What to Watch for with Paid Promotions

There seems to be an epidemic of emails requesting sellers to pay for promotions on various social media platforms – Instagram, Pinterest, Twitter, all of it. 

We are all super busy and social media is time consuming, so I get the allure. But, it’s not a good use of resources.

So, today’s post is going to be short, sweet, and straight to the point with the purpose of just serving to be a little birdie in your ear when you receive these messages.

As a general rule, if someone is reaching out to you saying that they want to promote your products and you need to pay them to do so – it’s not usually a good idea.

There are a few instances where there are legitimate advertising agencies that will reach out.
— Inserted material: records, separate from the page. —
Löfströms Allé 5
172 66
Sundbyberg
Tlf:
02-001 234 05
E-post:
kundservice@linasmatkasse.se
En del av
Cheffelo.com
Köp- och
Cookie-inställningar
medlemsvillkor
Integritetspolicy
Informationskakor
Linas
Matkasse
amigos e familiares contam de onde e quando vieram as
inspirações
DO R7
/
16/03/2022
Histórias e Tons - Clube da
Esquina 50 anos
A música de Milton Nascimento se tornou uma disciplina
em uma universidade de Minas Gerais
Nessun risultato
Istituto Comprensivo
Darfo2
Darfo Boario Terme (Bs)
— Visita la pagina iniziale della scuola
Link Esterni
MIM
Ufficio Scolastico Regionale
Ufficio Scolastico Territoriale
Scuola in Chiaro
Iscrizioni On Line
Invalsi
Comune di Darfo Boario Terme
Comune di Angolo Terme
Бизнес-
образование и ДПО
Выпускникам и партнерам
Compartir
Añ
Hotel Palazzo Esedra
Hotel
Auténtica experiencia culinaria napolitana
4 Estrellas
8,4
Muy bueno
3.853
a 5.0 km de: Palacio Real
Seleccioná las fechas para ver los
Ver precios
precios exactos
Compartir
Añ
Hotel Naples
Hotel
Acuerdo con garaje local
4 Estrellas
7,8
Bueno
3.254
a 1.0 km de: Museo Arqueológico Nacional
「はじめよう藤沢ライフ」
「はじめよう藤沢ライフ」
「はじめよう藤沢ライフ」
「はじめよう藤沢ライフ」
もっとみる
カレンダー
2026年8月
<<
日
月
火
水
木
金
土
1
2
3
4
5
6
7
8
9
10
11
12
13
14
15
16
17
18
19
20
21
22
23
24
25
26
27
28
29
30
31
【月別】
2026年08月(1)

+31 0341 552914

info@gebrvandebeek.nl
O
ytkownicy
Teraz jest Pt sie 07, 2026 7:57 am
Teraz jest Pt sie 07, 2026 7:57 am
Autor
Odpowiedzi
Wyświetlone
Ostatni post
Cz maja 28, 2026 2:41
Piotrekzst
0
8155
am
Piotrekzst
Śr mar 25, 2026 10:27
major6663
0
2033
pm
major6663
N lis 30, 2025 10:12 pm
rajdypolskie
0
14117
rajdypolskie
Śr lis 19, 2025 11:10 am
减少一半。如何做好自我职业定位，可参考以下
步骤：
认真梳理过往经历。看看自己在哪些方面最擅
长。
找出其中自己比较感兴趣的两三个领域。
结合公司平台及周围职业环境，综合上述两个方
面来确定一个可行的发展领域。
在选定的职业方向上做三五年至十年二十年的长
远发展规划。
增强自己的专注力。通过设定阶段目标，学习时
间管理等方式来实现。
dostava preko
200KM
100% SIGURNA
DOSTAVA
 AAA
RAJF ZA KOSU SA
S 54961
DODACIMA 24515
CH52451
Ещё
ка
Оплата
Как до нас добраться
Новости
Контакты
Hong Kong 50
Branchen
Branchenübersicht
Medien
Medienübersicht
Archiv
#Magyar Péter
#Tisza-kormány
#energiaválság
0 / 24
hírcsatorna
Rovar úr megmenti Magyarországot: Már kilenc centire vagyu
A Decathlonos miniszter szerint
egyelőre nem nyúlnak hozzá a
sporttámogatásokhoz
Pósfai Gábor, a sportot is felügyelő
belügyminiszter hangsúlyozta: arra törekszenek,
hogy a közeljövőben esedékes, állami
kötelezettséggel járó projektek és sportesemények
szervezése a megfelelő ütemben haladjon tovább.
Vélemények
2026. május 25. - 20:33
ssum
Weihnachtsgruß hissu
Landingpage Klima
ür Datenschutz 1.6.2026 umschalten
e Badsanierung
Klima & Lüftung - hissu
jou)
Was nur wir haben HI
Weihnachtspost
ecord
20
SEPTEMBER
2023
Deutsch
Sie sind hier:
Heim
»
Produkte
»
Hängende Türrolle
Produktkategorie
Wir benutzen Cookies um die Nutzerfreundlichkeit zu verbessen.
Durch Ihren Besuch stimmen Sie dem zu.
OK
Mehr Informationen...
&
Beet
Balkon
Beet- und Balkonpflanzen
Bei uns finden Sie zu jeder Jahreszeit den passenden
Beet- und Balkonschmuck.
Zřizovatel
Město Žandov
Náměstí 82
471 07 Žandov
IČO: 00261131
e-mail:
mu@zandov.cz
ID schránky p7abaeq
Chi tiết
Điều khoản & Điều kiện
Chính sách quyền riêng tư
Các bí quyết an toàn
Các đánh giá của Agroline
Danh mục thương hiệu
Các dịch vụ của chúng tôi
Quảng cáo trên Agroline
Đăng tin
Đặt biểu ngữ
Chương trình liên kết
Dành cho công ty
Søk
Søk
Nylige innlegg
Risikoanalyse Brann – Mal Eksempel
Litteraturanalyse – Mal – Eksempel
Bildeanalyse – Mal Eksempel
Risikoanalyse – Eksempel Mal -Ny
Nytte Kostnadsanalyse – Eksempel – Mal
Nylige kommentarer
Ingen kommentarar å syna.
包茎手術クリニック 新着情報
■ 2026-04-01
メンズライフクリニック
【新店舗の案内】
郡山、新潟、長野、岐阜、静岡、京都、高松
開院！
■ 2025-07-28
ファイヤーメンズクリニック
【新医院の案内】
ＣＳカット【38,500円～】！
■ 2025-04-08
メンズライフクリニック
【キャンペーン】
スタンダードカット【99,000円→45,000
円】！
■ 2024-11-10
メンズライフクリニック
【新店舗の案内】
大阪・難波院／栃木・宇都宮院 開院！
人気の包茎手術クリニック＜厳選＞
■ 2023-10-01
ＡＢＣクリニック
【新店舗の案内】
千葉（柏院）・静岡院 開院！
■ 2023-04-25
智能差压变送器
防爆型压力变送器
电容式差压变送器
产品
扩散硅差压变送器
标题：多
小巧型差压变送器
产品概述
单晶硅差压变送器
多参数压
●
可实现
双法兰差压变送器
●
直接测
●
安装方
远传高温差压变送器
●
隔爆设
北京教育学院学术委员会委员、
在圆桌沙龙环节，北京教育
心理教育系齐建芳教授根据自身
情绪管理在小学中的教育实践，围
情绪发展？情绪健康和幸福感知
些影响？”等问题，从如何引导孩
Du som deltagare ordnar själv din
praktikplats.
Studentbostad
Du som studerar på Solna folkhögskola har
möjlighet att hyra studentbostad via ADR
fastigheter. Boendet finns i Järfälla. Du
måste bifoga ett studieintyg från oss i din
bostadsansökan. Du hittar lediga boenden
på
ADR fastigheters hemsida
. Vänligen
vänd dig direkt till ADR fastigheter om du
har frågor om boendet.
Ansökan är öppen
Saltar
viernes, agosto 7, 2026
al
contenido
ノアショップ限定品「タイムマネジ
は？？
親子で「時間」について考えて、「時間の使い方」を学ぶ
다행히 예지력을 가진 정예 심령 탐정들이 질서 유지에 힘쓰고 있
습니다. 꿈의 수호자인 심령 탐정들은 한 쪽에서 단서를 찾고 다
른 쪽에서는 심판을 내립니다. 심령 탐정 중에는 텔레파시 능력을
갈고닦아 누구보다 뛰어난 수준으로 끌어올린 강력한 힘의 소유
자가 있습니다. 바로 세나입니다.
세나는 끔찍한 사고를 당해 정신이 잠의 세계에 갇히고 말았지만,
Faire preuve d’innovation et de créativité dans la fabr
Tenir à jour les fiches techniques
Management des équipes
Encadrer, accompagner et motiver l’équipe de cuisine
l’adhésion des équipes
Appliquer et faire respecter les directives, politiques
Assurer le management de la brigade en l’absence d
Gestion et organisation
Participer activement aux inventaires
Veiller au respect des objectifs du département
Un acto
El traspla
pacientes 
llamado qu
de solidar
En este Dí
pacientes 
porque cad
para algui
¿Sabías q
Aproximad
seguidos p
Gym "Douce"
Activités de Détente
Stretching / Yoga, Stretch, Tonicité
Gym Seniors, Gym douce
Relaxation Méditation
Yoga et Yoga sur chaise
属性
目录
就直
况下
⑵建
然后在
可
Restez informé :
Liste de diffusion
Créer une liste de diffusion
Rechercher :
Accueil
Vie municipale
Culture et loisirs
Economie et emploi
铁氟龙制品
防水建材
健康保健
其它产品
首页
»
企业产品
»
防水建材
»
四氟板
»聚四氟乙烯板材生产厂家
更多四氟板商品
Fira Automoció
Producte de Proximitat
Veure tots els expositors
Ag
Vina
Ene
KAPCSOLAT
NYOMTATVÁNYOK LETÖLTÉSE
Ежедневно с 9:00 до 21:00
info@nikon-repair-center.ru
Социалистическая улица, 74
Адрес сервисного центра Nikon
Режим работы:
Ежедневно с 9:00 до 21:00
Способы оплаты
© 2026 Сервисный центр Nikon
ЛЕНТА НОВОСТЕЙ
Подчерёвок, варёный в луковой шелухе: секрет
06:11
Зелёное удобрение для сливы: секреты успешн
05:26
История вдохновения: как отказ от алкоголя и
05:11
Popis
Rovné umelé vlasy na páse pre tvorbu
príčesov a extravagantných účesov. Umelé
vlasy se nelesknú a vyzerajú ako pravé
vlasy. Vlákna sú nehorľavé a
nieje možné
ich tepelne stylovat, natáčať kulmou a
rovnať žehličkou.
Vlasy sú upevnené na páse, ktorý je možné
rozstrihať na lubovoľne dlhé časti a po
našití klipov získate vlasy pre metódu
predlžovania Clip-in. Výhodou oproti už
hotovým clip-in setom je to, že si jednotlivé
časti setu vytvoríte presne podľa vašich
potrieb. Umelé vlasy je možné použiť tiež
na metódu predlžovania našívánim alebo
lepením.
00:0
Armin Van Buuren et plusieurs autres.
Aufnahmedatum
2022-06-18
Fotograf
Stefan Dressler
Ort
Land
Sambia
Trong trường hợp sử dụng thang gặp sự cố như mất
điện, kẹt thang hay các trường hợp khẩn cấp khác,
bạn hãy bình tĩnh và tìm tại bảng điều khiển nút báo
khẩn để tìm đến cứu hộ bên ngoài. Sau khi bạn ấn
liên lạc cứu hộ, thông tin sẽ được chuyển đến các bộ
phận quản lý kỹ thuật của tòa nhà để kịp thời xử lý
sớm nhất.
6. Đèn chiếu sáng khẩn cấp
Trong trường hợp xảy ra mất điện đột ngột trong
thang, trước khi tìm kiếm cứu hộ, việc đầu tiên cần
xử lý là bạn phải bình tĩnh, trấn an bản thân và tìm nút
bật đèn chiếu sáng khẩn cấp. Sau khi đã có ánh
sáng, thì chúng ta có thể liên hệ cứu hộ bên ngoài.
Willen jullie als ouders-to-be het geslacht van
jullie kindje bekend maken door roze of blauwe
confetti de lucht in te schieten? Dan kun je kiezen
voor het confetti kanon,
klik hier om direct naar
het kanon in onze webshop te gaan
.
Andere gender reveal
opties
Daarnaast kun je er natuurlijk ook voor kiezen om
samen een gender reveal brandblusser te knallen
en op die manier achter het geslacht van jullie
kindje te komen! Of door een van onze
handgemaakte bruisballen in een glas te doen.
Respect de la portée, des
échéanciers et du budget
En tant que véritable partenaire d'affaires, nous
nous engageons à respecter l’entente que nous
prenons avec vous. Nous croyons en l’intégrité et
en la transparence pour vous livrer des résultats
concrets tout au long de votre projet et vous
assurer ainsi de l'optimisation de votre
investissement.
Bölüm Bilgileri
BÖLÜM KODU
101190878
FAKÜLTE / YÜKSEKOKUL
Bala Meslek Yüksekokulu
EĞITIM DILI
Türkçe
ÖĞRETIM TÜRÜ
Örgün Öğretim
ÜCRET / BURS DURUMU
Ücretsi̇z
If they are a legitimate advertising agency, they will provide advertising kits with information regarding their target audience, how often your product will be promoted, their pricing, etc. You will be able to thoroughly research them for information regarding the experience you can expect when you work with them. But, typically when it comes to working with those larger agencies, you will be the one reaching out to them.   Approach the unsolicited emails with a healthy dose of caution.

Now, let’s talk about the ones that want to tweet for you, post your products on Pinterest, or get traffic to your shop for a couple of days.

Please do not waste your money on these services.

You do not know where this traffic is coming from. Most of the time it is what is commonly referred to as click farms. If you’ve never heard the term click farm – that’s just a catchy phrase for a business that pays employees to click on website elements to artificially boost the status of a client’s website or a product. So, basically they are paid to click on a specific link from your shop over and over again to make it look like you had tons of traffic. Frustrating, right?

So, this means that the traffic is not coming from your audience and is very unlikely to convert. While the majority of your stats will be high, you will not generate sales which makes your shop look bad in the eyes of Etsy’s algorithm. This means that it will tank your conversion rate and ultimately hurt your shop. Why? Well, Etsy will see a whole lot of traffic coming to your shop without buying anything and then push your listings down in search. Even worse, you paid for your listings to be buried.

No thanks, right?!

So, if you have money to burn on promotions, it’s much better to spend it on Etsy or Amazon ads or automation like Tailwind (affiliate link) that will pin for you in a targeted manner so that you are more likely to see a return from it.  

I talk about using automation pretty frequently on the podcast, but using services found in these unsolicited emails are not the options to use. It’s a temporary artificial boost that won’t help you in the long-run.